O motivo que levou o presidente do STJ a indeferir recurso de Zé Francisco para retornar à Prefeitura de Codó

Ministro Hernan Benjamin

Conforme adiantamos na noite desta segunda-feira (23), o recurso de Zé Francisco foi mesmo indeferido em Brasília. O Blog do Leonardo Alves só faz afirmações quando tem certeza absoluta dos fatos.

Mesmo com a previsão para publicação da decisão no dia 26/12 após o natal, na manhã desta terça-feira (24), fizemos uma nova consulta e encontramos em outro instrumento a decisão do presidente do STJ, Hernan Benjamin, que indeferiu o pedido do primeiro prefeito cassado da história política de Codó.

Após ter mandato cassado, Zé Francisco entrou com pedido de suspensão de segurança em Brasília contra decisão do desembargador do Tribunal de Justiça do Maranhão, Jamil Gedeon, que atendeu pedido dos vereadores Leonel Filho e Valdeci Calixto, autorizando a continuidade dos trabalhos investigativos que resultou na cassação do seu mandato.

Zé por meio de sua defesa alegou que a decisão do desembargador Jamil fere frontalmente princípios constitucionais basilares, como o devido processo legal, a ampla defesa e o contraditório, todos consagrados na Constituição Federal.

O ministro presidente do Superior Tribunal de Justiça (STJ), negou o recurso de Zé Francisco por apresentar incidente processual. O pedido de suspensão foi proposto por pessoa física (Zé Francisco) com o objetivo de suspender os efeitos do ato do Poder Público.
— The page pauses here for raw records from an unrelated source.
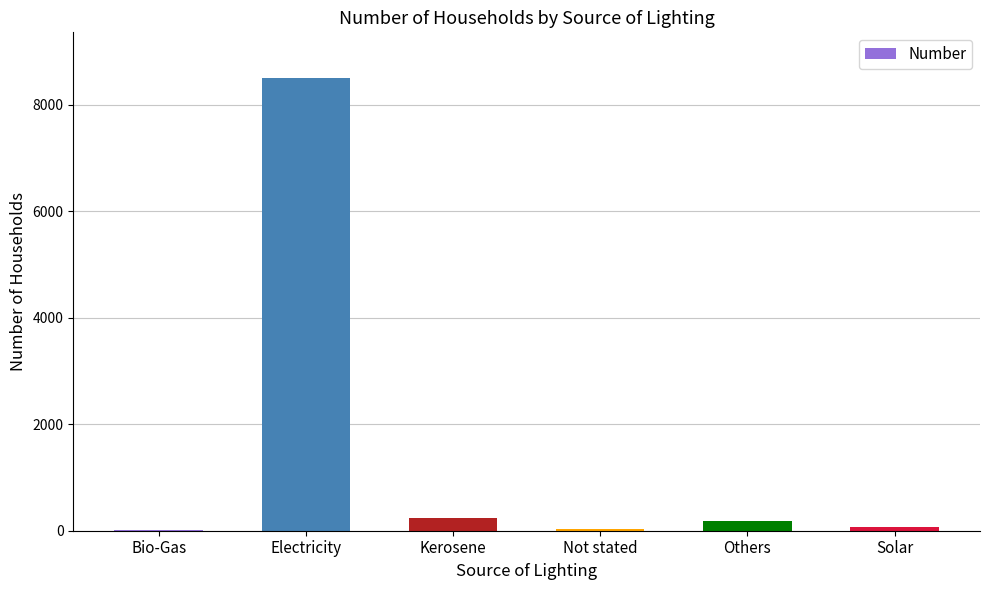

True or false: the data shows 240 at Kerosene.

True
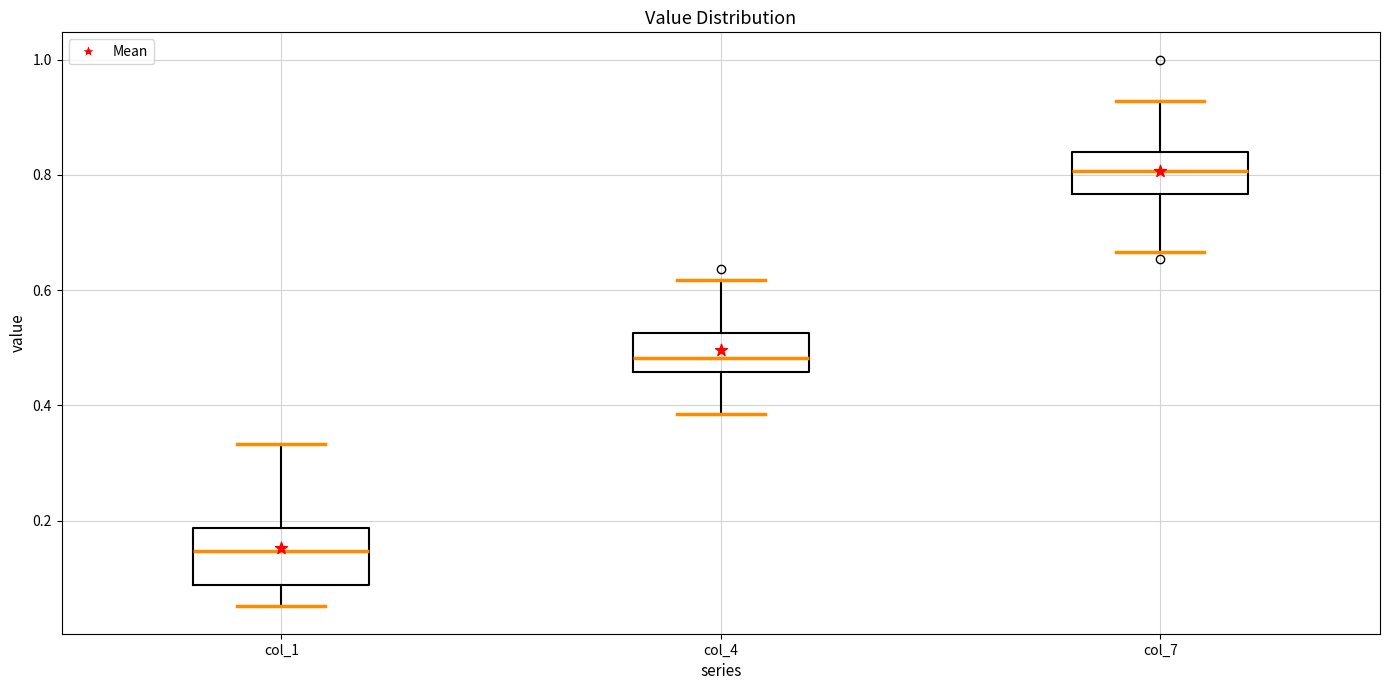

Where does the lower whisker of the box for col_7 end on the y-axis? The values are not printed on the chart, so give them approximately, as read against the axis.

0.66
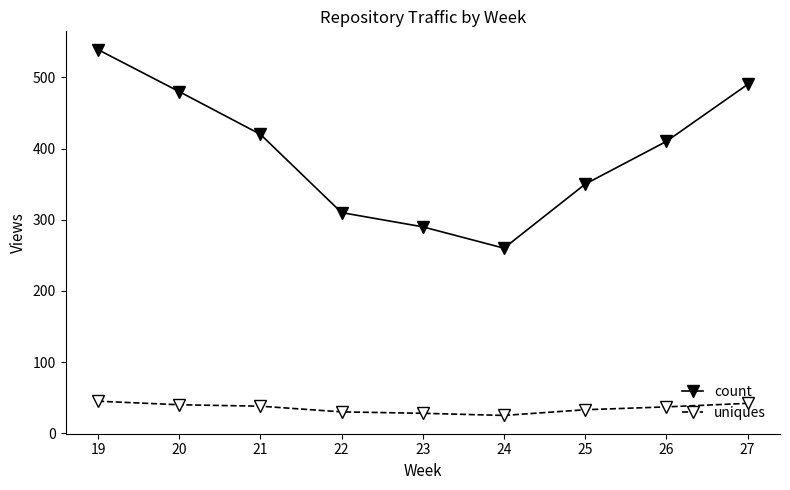

Which series changed the most between 24 and 25?

count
Veja trechos da decisão do presidente do STJ emitida nesta terça-feira (23):

As pessoas físicas não tem legitimidade para formular pedido de suspensão de decisão ou de sentença nesta Corte Superior. Este pode ser requerido por pessoa jurídica de direito público ou pelo Ministério Público, além das hipóteses que a jurisprudência alcança, como as concessionárias e permissionárias de serviço público, quando em defesa de interesse da coletividade

A suspensão, via excepcional de defesa do interesse público, depende da existência de ação cognitiva em curso proposta contra o Poder Público requerente da SS. Constitui incidente no qual se busca a reparação de situação inesperada que tenha promovido a alteração no status quo ante em prejuízo da Fazenda Pública.

Por fim, pondere-se, ainda, que, conforme informado pelo próprio requerente, o seu mandato está para se encerrar, de modo que, havendo solução de continuidade com a assunção do cargo de seu sucessor, esvai-se o argumento do risco à ordem pública municipal com seu afastamento. Por todo o exposto, não conheço do Pedido.

Zé Francisco já declarou nas redes sociais nesta semana que vai recorrer da decisão que cassou seu mandato. Caso se comprove ilegalidade nas investigações de Comissão Processante da Câmara, ele poderá ter seus direitos políticos restabelecidos.